Alexandre Pantoja has beaten some of the world’s best flyweights over 30 professional MMA bouts, and he holds two victories over current UFC king Brandon Moreno. That makes him dream bigger going into UFC 290 on Saturday in Las Vegas.
Pantoja was the backup fighter on two separate occasions in the UFC, but both title bouts went on without hiccups. Finally a title challenger, the pride of Arraial do Cabo, Brazil, meets Moreno a third time.
Pantoja ended the first clash via submission during an exhibition on The Ultimate Fighter in 2016, and two years later notched a dominant decision over Moreno.

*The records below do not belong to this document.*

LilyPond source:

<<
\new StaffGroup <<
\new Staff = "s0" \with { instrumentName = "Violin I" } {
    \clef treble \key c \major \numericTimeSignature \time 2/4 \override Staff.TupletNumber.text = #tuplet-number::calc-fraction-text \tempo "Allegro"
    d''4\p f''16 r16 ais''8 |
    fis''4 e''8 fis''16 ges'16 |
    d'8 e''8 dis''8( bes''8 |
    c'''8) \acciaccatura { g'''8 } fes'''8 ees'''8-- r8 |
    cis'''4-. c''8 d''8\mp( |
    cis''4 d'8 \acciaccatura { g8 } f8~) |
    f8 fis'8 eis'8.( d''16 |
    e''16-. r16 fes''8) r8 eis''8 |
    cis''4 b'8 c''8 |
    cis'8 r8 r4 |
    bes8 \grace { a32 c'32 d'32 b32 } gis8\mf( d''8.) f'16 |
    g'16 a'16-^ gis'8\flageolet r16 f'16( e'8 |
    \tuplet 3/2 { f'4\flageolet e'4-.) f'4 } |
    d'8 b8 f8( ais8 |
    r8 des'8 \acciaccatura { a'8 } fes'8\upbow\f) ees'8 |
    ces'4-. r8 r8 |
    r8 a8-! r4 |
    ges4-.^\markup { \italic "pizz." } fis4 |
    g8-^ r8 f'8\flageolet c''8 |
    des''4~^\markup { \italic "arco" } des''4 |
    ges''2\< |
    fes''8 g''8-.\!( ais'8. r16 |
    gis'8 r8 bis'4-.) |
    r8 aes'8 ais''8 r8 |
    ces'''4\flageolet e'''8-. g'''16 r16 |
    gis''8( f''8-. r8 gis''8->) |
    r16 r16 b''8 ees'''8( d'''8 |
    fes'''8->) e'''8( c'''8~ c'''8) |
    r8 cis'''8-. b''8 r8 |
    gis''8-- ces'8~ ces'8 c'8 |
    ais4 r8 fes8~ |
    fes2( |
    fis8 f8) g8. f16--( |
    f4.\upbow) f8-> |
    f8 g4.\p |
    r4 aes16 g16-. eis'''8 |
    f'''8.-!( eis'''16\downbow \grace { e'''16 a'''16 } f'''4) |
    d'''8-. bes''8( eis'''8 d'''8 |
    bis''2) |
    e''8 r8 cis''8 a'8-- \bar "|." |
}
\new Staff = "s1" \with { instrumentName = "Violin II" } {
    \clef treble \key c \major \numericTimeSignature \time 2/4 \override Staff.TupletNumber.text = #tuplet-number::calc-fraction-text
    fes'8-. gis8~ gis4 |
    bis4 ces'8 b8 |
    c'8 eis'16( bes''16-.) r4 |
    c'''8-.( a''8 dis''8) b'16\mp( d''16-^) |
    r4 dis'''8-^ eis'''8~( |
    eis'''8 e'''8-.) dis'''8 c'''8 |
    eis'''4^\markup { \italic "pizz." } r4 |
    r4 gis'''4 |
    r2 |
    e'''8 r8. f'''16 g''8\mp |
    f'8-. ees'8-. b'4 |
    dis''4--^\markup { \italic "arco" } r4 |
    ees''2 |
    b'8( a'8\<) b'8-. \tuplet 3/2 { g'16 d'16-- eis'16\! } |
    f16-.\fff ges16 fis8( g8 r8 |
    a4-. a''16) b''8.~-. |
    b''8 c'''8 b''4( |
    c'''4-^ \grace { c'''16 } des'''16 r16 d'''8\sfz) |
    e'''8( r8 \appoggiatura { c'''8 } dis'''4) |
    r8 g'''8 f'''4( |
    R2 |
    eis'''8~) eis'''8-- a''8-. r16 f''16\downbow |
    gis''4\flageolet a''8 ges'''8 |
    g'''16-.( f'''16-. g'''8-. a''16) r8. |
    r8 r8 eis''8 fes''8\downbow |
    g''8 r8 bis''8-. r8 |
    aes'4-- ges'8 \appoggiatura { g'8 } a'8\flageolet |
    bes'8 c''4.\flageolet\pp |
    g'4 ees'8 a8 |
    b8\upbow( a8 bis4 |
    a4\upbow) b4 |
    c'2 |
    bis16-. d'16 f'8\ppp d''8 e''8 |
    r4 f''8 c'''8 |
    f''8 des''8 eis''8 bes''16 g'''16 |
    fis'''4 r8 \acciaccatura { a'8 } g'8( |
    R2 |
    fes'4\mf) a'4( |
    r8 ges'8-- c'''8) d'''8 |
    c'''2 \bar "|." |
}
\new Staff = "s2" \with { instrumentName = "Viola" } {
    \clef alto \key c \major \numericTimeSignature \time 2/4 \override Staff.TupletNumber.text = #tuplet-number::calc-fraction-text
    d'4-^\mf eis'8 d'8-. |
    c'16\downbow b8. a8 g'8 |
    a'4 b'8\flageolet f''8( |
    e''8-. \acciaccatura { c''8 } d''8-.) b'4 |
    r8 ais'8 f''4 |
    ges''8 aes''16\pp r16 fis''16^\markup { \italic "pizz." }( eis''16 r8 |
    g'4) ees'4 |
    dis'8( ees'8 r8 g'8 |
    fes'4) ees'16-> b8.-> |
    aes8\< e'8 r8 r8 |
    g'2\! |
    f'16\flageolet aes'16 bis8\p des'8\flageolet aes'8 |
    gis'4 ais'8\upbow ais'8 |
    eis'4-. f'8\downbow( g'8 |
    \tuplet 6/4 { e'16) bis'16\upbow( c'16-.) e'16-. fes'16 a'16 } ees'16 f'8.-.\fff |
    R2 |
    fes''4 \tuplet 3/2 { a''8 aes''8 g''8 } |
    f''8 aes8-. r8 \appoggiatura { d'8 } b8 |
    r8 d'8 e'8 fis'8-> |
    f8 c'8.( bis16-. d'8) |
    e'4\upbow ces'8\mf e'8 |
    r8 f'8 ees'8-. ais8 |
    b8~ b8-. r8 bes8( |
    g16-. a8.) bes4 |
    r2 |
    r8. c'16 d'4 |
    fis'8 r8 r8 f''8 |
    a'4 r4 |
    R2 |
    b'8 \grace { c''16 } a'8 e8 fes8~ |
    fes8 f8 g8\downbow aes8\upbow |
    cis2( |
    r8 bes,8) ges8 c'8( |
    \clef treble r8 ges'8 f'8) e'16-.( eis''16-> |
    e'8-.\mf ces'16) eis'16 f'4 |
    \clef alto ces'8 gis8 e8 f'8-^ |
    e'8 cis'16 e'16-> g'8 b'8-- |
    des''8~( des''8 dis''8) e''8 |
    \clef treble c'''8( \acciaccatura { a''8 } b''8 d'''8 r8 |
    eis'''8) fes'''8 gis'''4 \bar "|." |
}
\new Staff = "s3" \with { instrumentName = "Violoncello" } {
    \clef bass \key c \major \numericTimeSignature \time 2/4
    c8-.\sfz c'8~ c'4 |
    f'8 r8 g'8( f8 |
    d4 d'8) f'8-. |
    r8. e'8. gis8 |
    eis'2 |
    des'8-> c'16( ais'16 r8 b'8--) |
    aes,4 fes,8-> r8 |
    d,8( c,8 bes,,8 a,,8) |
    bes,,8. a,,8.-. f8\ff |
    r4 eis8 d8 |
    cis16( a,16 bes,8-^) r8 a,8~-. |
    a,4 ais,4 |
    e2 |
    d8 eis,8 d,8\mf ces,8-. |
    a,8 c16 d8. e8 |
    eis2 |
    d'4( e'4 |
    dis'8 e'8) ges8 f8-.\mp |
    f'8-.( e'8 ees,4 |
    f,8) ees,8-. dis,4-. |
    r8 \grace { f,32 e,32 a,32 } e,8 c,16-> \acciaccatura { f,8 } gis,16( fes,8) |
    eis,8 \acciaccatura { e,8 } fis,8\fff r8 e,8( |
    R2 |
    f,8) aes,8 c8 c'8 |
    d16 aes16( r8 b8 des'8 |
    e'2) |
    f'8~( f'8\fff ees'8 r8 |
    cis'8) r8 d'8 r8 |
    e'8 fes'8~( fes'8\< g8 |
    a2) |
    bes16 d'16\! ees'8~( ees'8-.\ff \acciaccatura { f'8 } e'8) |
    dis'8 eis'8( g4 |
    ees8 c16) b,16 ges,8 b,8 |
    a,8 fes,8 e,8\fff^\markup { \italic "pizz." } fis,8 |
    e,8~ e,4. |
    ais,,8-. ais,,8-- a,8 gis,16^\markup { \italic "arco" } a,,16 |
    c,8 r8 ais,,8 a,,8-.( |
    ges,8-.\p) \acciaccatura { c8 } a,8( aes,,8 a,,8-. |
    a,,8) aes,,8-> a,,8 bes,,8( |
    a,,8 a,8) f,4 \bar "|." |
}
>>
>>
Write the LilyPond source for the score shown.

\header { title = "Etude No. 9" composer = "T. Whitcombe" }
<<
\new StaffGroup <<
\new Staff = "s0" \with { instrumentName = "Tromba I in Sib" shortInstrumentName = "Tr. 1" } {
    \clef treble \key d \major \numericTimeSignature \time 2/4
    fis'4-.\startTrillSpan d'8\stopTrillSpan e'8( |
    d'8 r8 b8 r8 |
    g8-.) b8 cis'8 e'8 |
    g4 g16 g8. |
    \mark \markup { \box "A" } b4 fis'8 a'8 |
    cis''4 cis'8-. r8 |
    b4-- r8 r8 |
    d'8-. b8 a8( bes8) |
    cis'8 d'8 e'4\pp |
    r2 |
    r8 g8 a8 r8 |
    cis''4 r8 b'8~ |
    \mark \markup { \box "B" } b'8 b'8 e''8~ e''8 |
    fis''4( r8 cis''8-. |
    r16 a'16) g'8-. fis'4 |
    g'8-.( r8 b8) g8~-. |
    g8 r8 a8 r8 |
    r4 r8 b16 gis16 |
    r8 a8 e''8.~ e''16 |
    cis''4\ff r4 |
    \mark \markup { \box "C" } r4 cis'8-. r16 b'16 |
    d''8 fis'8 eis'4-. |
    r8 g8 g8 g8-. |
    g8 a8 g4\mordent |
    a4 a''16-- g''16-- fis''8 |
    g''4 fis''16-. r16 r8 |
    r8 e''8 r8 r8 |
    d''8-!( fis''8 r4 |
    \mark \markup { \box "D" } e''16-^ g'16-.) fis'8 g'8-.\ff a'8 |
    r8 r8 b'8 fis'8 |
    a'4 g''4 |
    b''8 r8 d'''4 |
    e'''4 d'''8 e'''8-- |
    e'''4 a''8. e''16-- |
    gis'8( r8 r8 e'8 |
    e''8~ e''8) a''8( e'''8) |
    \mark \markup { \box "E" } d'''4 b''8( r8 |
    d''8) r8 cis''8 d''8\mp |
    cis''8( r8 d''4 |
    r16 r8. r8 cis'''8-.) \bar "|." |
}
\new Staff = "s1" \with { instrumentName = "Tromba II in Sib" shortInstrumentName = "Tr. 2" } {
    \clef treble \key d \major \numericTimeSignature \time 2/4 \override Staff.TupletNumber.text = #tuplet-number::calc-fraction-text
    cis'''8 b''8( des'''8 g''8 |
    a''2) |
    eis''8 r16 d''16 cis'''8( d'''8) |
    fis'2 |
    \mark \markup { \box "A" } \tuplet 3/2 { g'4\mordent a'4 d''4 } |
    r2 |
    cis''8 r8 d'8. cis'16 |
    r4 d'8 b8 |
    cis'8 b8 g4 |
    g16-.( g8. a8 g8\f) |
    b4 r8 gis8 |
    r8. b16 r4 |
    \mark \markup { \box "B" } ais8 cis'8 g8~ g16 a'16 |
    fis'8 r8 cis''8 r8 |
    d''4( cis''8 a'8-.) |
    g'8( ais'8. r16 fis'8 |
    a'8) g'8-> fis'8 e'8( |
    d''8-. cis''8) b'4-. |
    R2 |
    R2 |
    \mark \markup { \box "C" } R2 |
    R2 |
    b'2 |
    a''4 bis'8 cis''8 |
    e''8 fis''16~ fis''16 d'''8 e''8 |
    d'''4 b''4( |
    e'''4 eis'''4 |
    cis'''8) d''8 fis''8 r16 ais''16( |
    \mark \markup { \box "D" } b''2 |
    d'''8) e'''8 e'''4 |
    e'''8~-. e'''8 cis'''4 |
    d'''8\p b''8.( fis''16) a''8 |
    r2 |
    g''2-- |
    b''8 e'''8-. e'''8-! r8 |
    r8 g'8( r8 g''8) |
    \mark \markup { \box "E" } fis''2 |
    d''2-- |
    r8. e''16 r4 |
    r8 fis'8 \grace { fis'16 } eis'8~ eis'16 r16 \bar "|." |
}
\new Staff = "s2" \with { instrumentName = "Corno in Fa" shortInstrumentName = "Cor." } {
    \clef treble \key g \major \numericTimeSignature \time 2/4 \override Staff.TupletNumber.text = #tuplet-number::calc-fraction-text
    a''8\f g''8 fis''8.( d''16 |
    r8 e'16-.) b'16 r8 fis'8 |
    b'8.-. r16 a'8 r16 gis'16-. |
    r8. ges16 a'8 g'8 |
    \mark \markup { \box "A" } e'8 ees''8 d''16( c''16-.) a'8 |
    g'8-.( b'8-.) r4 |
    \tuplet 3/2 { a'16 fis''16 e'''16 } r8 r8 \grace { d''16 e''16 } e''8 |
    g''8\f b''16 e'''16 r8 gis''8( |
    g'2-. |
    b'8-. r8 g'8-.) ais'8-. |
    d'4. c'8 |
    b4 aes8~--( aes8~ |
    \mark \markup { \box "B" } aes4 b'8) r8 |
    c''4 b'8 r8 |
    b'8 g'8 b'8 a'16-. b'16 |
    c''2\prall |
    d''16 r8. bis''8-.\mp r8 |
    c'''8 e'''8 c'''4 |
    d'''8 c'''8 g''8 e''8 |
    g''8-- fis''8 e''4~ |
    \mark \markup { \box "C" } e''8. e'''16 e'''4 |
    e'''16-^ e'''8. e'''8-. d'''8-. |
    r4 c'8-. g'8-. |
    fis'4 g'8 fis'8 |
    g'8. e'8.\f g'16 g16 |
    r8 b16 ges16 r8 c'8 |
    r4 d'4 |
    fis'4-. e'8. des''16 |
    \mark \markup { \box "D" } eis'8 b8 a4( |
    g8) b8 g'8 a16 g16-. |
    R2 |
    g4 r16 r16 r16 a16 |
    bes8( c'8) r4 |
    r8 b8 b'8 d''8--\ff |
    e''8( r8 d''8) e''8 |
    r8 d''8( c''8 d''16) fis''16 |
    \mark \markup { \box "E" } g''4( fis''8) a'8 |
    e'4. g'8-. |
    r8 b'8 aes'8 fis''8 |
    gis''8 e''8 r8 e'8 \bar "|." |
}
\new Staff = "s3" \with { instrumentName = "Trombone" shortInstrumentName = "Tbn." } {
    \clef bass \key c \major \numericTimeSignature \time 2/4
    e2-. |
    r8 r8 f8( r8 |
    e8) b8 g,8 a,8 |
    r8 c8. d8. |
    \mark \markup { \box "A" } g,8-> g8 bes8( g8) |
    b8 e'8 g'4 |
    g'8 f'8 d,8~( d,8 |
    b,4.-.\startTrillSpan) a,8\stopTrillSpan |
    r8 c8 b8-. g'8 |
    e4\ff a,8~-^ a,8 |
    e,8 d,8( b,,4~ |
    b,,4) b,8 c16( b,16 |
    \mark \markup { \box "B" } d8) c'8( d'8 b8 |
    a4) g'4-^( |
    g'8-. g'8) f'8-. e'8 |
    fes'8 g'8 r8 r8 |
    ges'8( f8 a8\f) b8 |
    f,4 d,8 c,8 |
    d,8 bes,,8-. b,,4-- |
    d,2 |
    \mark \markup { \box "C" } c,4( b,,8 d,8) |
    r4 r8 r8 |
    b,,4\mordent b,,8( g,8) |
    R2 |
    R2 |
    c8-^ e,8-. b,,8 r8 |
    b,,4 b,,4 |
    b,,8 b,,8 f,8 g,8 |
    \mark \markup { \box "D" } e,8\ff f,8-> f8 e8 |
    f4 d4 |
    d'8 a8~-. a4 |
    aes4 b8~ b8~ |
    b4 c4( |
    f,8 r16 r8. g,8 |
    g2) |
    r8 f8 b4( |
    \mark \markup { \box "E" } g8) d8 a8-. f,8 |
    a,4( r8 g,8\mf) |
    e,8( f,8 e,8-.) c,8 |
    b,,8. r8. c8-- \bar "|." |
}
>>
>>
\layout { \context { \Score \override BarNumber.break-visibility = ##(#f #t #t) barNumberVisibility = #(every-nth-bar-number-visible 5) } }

“What changes now is that he’s the champion,” Pantoja said on a recent episode of MMA Fighting podcast Trocação Franca. “The confidence he has of being champion means a lot. To me, he’s a completely different fighter. I know that, but he’s someone I’ve beat before.
“I look him in the eyes, and I know where I can push. A lot of people say how much he has evolved — and he did, no doubt about it — but I’m at American Top Team for five years now, and I know how much I’ve evolved as well.
“I know he’s a different fighter, and that’s exactly what I expect. I really want to fight the best Moreno possible, you know? I’m sure he’ll give me that. He beat Deiveson Figueiredo dominantly. He knocked out Kai Kara-France, a very aggressive fighter that was making some noise in the division, with a clean knockout.”
Pantoja said Moreno has earned his success and has “such a beautiful story in the UFC.” But he ultimately wants to ruin it when they clash at the T-Mobile Arena. After that, he plans to pile on contender after contender until he’s reached legendary status.
“It’s hard to tie Demetrious Johnson’s [record], but I hope to get to pound-for-pound [best],” Pantoja said. “I really want to go head to head with those guys in the top of the pound-for-pound [rankings]. I don’t want to be only the champion of my division, I want to be one of the world’s greatest martial artists.”
Pantoja doesn’t believe the UFC should grant Moreno an immediate rematch after UFC 290 because there are other contenders waiting for their opportunities. He plans to be an “active champion” and put his belt on the line before the end of 2023.
“I respect him a lot, I respect his history and the family he’s raised,” Pantoja said of Moreno. “He’s a champion the UFC really likes. He has charisma, but the UFC is not about the nicest fighter, the UFC was created to prove who’s the best martial artist, and I’m going there to prove it.”
“I’m sure Moreno will train three times harder [because he’s 0-2] and come ready, but so have I,” he continued. “I’m reinventing myself every single day. I try to become better and put myself in uncomfortable situations the entire time, because after Moreno, there’s the Deiveson [Figueiredos] of the world, the Manel Kapes, the Matheus Nicolaus’, you know? There are great names in this division. This division has never been better, and I’m happy about this. I hope this fight is so great it goes down in history.”
Pantoja said he never really thought he would be in the UFC one day, let alone hold the championship belt. “Already a winner” for everything he has accomplished inside and outside the cage, Pantoja will for the first time bring his kids with him from Florida to Las Vegas for fight week, hoping to hand them a shiny gift on Saturday.
“My teammates say I’m already the champion, and training with those guys on a daily basis shows me there’s no such things as champion in advance,” he said. “You have to go through the process. I’m ready to get tired, to recover and to start all over. There are says you go to the gym and get beat up and is like, ‘Wait, hold on.’ I have to work really hard to be ready for Moreno.”